Forget the cloud, the newest trend in the industry is the fog.

That’s according to CeBIT, which will be putting the spotlight on ‘fog computing’ at its 2016 IT exhibition.

So what exactly is the fog? Well, fog computing – also known as ‘fogging’ – is an architecture that uses end-user clients or devices to carry out a substantial amount of storage, communication and management.

It can be perceived both in large cloud systems and big data structures, making reference to the growing difficulties in accessing information objectively.

“The Internet of Things (IoT) has greatly multiplied the kinds of applications that are getting their computing power from the ‘outer edges’ of the Internet. What used to be referred to as edge computing now goes by the name of fog computing,” explained CeBIT.

According to a recent Cisco survey, some 50 billion devices will be connected to the internet by 2020.

“For much of this data, the Cloud is the right partner. In view of the fact that many IoT devices are small, need to run on a tiny amount of electric power and perform only narrowly defined functions, they need a ‘big brother’ who can give them the right amount of computing power,” said CeBIT.

“This is a job which the cloud performs perfectly. But in the case where information is needed only locally and for just a short period of time, the situation becomes quite different: Data of this kind needs to be processed quickly, preferably onsite, without any need to store the data.”

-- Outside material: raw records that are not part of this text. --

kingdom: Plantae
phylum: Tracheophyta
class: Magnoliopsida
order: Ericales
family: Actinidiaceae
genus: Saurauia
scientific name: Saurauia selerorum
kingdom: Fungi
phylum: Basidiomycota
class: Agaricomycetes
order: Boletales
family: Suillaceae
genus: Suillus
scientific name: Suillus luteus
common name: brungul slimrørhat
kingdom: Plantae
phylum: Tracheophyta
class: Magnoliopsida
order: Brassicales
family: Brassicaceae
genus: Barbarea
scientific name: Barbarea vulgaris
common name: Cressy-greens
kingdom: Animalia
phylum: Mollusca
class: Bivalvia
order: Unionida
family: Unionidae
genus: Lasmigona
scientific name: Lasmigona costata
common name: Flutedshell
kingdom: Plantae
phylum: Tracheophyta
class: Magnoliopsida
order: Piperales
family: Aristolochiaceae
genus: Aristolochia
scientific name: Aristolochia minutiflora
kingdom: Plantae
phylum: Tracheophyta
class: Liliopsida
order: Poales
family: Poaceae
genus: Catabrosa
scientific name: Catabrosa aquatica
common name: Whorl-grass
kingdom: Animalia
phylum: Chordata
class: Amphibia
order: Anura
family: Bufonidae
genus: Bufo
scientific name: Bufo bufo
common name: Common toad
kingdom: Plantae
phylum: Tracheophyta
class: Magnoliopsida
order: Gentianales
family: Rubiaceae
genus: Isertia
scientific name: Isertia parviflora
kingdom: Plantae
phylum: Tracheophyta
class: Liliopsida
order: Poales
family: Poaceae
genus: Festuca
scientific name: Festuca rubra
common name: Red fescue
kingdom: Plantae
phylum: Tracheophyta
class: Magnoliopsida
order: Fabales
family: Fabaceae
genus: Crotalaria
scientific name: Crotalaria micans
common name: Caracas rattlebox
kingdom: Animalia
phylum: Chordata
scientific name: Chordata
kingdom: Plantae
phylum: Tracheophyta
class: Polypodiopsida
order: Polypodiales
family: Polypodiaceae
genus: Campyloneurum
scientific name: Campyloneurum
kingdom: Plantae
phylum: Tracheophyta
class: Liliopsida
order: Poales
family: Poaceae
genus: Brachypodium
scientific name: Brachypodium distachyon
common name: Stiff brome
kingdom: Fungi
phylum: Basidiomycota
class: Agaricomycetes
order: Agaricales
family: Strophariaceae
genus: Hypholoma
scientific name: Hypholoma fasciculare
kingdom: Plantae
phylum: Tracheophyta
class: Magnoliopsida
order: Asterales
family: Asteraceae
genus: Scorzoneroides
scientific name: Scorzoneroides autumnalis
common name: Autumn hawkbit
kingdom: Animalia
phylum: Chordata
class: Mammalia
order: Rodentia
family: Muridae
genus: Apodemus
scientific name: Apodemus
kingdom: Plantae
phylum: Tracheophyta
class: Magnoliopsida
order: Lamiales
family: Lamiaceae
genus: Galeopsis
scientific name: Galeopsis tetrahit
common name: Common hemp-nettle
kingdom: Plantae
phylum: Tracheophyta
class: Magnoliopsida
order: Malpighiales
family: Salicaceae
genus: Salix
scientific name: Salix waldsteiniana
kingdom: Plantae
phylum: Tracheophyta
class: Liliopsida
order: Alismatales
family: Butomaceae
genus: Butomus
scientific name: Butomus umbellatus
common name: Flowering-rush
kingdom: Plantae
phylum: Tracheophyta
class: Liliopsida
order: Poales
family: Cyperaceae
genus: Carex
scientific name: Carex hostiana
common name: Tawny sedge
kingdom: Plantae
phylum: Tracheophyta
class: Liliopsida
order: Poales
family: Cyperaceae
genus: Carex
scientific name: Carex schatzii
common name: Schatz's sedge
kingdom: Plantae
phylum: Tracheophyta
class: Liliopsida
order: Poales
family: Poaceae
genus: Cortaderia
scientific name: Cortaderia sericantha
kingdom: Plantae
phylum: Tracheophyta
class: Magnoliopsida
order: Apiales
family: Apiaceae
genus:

This is where the fog comes in. It processes data de-centrally – on the edges of the network. Thanks to recent major improvements in computing power, tiny computers are now capable of carrying out highly complex calculations.

CeBIT suggests that one use for fog computing is in future car-to-car communication in emergencies. So if one vehicle slams on its breaks, other cars will be informed to prevent a collision. Sending all this data via the cloud to a data centre would be too time consuming and could be done with local computing power.

So the fog can be viewed as an additional virtualised layer between the data producer and the cloud.

“It represents a local decision-making and processing level which can relieve the pressure on other levels further downstream. This layer prepares data according to established rules, thus improving response times while reducing the broadband requirements for potential Cloud connections as well as the required storage capacity at data centres,” explained CeBIT.

Seeing as the Cloud High Performance Computing (HPC) market is estimated to grow from $4.37 billion in 2015 to $10.83 billion by 2020 (according to MarketsandMarkets) and 5.5 million IoT devices will be connected every day in 2016 (according to Gartner), it seem inevitable that fog computing will become a hot topic over the next few years.

CeBIT 2016, which runs from 14th to 18th March 2016 in Hannover, will feature several display categories illustrating how data centres can cope with these new challenges and highlighting the rapid evolution of cloud technology.